### DIRECTIVE
The required result is a line count: how many lines in this data hold the word "pôvodného". Give only that.

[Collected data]
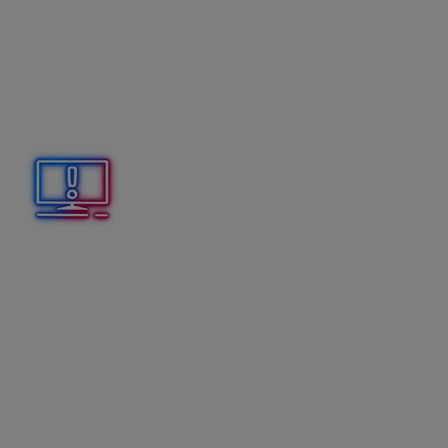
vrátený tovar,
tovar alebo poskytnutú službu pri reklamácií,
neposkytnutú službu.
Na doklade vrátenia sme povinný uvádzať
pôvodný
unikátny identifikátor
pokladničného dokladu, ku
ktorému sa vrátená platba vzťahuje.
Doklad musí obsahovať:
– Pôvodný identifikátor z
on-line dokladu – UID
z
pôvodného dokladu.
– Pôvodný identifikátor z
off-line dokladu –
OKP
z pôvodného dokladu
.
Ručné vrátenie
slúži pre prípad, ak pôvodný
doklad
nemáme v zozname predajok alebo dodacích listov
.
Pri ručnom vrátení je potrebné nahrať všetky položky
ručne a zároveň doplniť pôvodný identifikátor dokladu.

---

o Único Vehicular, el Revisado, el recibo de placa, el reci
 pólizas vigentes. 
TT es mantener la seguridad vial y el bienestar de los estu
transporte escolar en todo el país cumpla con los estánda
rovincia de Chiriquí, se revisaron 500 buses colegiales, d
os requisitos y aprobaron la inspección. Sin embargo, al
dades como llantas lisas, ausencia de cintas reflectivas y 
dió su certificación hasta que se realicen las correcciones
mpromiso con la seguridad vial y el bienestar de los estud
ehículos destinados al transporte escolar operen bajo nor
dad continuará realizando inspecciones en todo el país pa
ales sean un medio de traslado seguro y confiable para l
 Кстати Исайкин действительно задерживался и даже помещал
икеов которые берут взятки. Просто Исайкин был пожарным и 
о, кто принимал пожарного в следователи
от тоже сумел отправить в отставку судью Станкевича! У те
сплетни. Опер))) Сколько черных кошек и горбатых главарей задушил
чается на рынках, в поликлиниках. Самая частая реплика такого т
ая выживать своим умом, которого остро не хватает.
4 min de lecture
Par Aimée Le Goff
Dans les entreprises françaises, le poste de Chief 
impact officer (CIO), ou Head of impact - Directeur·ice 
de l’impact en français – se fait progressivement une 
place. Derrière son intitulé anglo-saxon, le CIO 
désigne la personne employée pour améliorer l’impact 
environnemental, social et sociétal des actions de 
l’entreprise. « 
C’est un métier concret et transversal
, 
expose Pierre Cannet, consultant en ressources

### FINISHED TASK
2